What are the key differentiators if Europe wants to stay competitive in the global arena? How to lead in an age where complexity reigns, and where efforts – research and investments, both public and private – must be dispersed over many priorities? How to strengthen and defend a sustainable model for economic growth, incorporating high standards and high values; a system that works for many, not just the few?

Politicians, industries and others in society are grappling with these questions in the face of substantial challenges and change, and particularly so in Europe, increasingly squeezed by pressures from within as well as from outside, and with elections in short view.

Part of the answer, it seems, lies in reassertion: the deliberate recalling of the values of the European Union, of democracy and human rights, of rules-based and frictionless trade. And for industry, too, the need to reassert what lies at the base of its competitive manufacturing model: excellence, innovation, high standards, highly-skilled and educated people.

Reassertion will help to restore confidence, and may contribute to a renewed sense of purpose, of unity. But the main challenges of today – globalisation, climate change mitigation, and digitalisation – demand other answers as well. Here’s how one executive from a leading automotive supplier summarised it recently: our world has moved from being complicated to being complex.

As management theory has it, this is relevant because while ‘complicated’ may sound, well, complicated, it actually typecasts quite solvable challenges of independent issues, single actors, predictable outcomes and repeatable solutions. In contrast in a complex environment, issues and actors are typically interdependent, outcomes unpredictable or at least multiple, and the resulting eco-system must be managed with flexibility, allowing for learning-by-doing and adapting to new insights.
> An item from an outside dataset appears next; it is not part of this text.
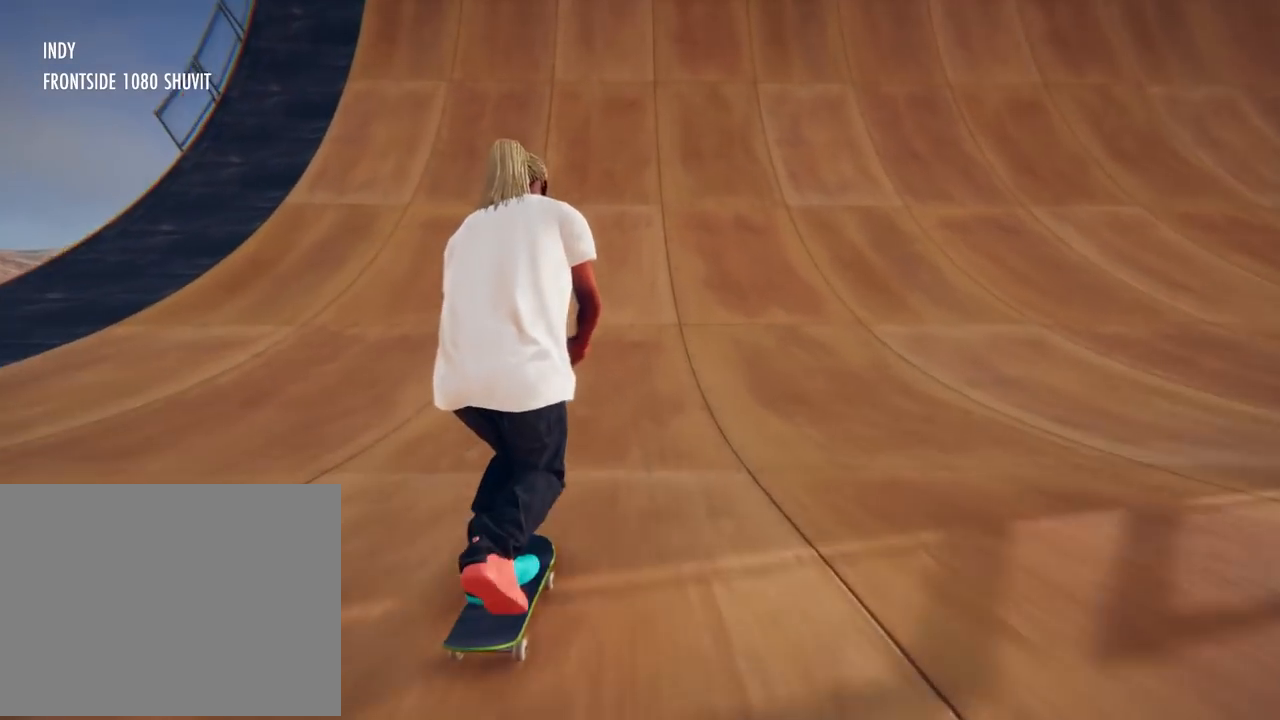
{"buttons": ["A"], "left_stick": "center", "right_stick": "center", "events": []}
Our world has moved from being complicated to being complex

The automotive industry feels this new age both at the environmental as well as the digital front. In neither field, technology is the main denominator any longer for society to reap their full benefits. Of course, automotive suppliers have multiple technology solutions on offer, this is their core business. But the transformation of mobility takes a concerted effort of many actors to become successful. It takes investments in recharging stations, natural gas, hydrogen and e-fuels. It requires investments in digital networks for connectivity and mobility services. It demands a consumer mind-set change towards green, shared, on-demand or otherwise more usage-tailored mobility. It needs more harmonised traffic and city access, taxation and incentive policies to put all the available technology to the best possible use, efficiently and effectively.

In today’s complex world, working together is the name of the game, in eco-systems and coalitions that can be very different depending on the issue at hand. This is true for policy makers and industry actors alike. Working together means pooling resources in a variety of ways: financially, with the funding of fundamental research and pre-competitive innovation (take artificial intelligence, or the next generation of battery technology), or structurally, with partnerships between start-ups and established players, tech and traditional industries, public and private actors, and local, regional, national and European or even international levels.

Europe, in spite of appearances or rhetoric, is good at collaboration and – at both political and industrial level – trained in managing complexity. And there is learning-by-doing potential too, taking example from the speed that other regions apply to adjust. Europe could become better at continuously adapting the educational and academic backbone, making the regulatory framework more flexible, or in bringing innovations to market, incubating quickly, transforming ideas into market volumes.

In the same spirit, Europe could pull more weight, globally, building on the inward integrating force it was established to be. When it comes to policy, this means pooling resources as Europe-of-one, not 28, agreeing common investment priorities, financing key infrastructure projects, overcoming fragmentation. And it means more staunchly demanding reciprocity for market access in terms of standards and environmental norms, intellectual property rights and competition rules, to both promote and defend what’s worth reasserting.